- Boriavi Location in Gujarat, India Boriavi Boriavi (India)
- Coordinates: 22°37′39″N 72°56′05″E﻿ / ﻿22.6276°N 72.9347°E
- Country: India
- State: Gujarat
- District: Anand

Population (2001)
- • Total: 45,861

Languages
- • Official: Gujarati, Hindi
- Time zone: UTC+5:30 (IST)
- PIN: 387310
- Telephone code: 02692
- Vehicle registration: GJ 23
- Website: gujaratindia.com

= Boriavi =

Village in Ananad, Gujarat, India

Boriavi is a city in Anand district in the state of Gujarat, India.

==Demographics==
As of 2001 India census, Boriavi had a population of 45,861. Males constituted 52% of the population and females 48%. Boriavi has an average literacy rate of 66%, higher than the national average of 59.5%, with male literacy of 77% and female literacy of 55%. 13% of the population is under 6 years of age.

Boriavi is mainly known internationally for Mahatma Gandhiji's Dandiyatra as all the Dandi members (Hindu devotees on pilgrimage) visited and stayed overnight; it was the main cause for the central government to develop the city's roads, rail and businesses. The central government has had many projects for education, roads, and other issues.

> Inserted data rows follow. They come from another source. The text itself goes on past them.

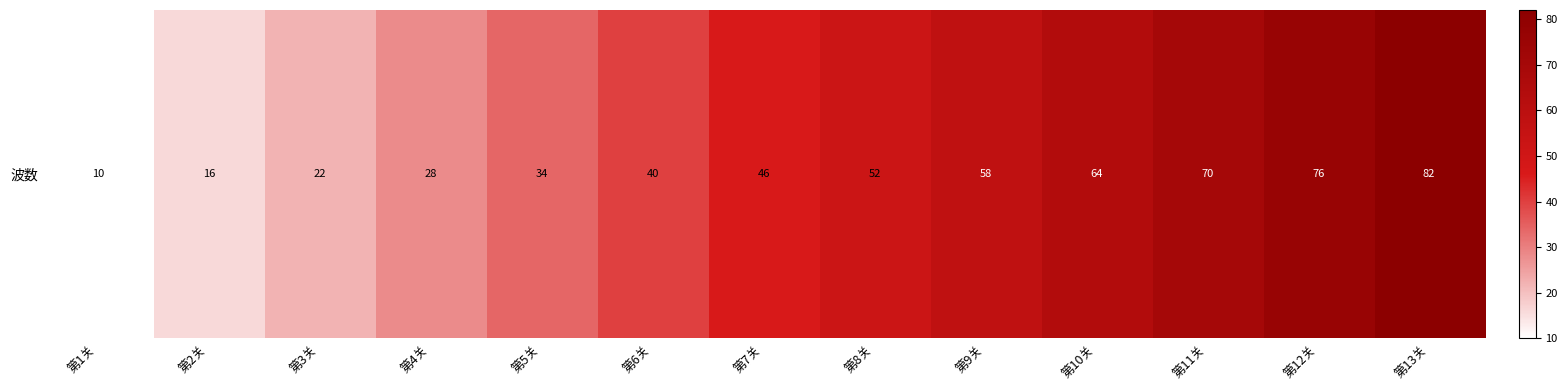

Rank the categories by value from highest to lowest.

第13关, 第12关, 第11关, 第10关, 第9关, 第8关, 第7关, 第6关, 第5关, 第4关, 第3关, 第2关, 第1关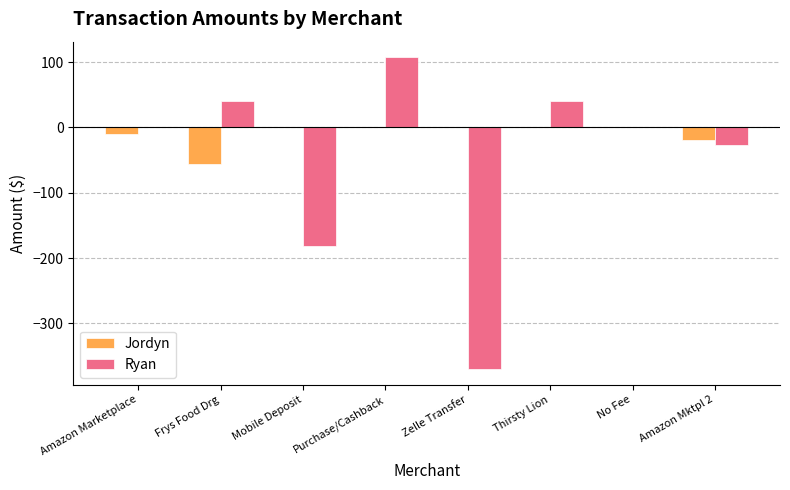

Which series changed the most between Frys Food Drg and Zelle Transfer?

Ryan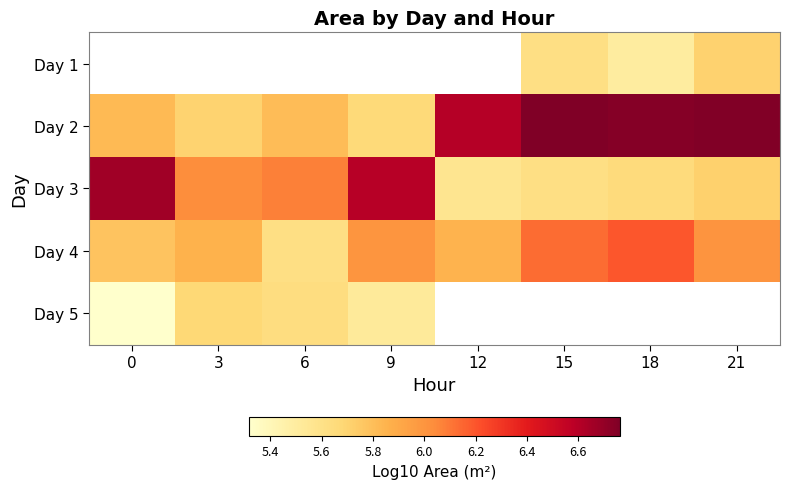

Between 6 and 3, which is larger?

3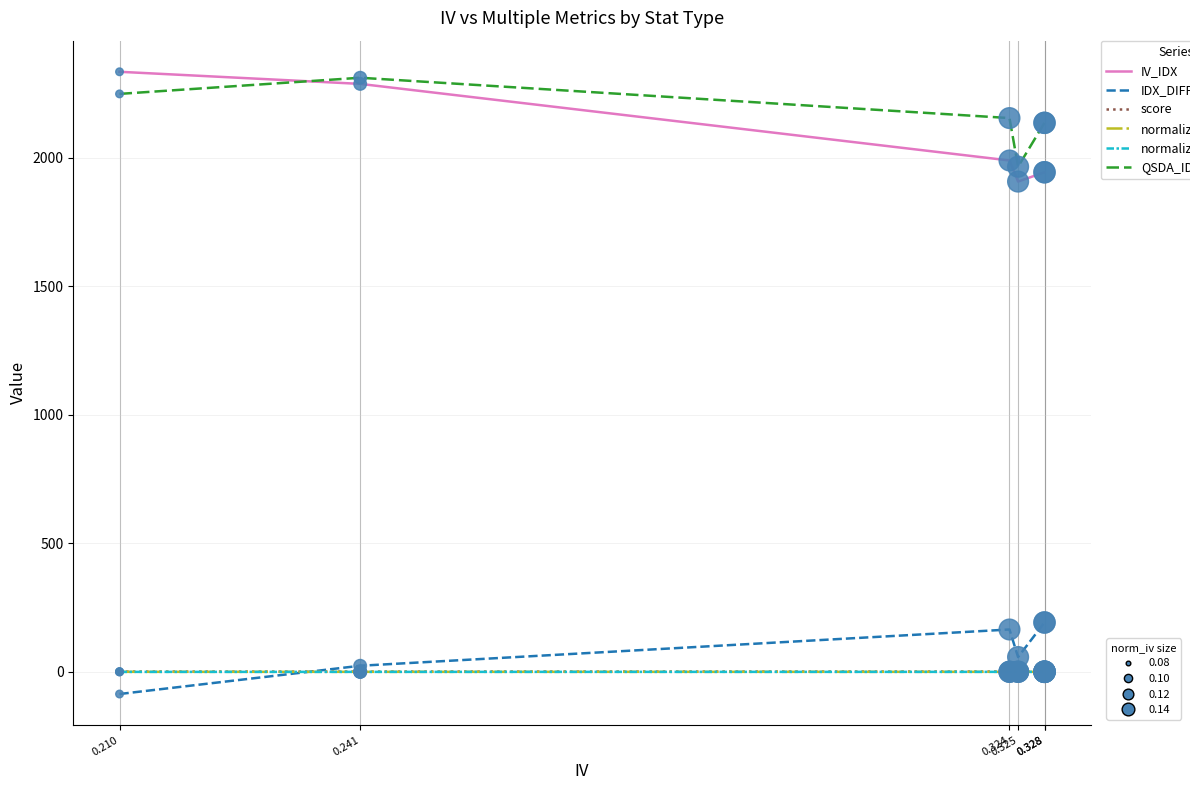

Which series has the largest Y range (max minus min)?

IV_IDX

Boriavi was internationally recognised in 1996–1997 when the governments of Canada India decided to develop relations between the two countries and ran a student exchange program; the Canadian government sent 24 high-ranking students to live in sub part of India. Three towns were selected across the country on the basis of culture, industry, people, education, sustainability, peace and wealth. Boriavi was among those selected; half of the international guests stayed with some of the town's most prestigious residents for over three months. The government of India made a monument in Boriavi to celebrate the relationship between the Canadian and Indian governments.

Boriavi's educational culture is very well developed. It has very good schools and colleges for the surrounding area; students from the towns of Vallabh Vidhyanagar, Anand and Nadiad also study in the community of Boriavi.

Every summer, the locals celebrate the Batata Festival, featuring many rituals to celebrate the annual potato festival in order to symbolize fertility and prosperity. Boriavi is famous for its Diwali and Uttarayan (kite flying day) festivals.

Boriavi is considered part of the City of Anand; the region is very industry-friendly and has many businesses in the food, cement and agriculture industries. The land of Boriavi is under the "vegetable belt" of India and is one of the most prosperous towns in India. Boriavi is also known for its unity of people. The overall wealth of Boriavi has attracted many investors from all over the country, creating increases in land prices in the region. Many industries have their manufacturing and operating plants in the region.

The central government has given the National Research Center on Medicinal and Aromatic Plants, funded by the Indian Council of Agricultural Research, and some subpart laboratories to the region of Boriavi.

There is well developed Transportation in the area. National Highway 8 and the Indian Railway and Anand–Nadiad Approach road facilities are in Boriavi. There are many big cold storage located here.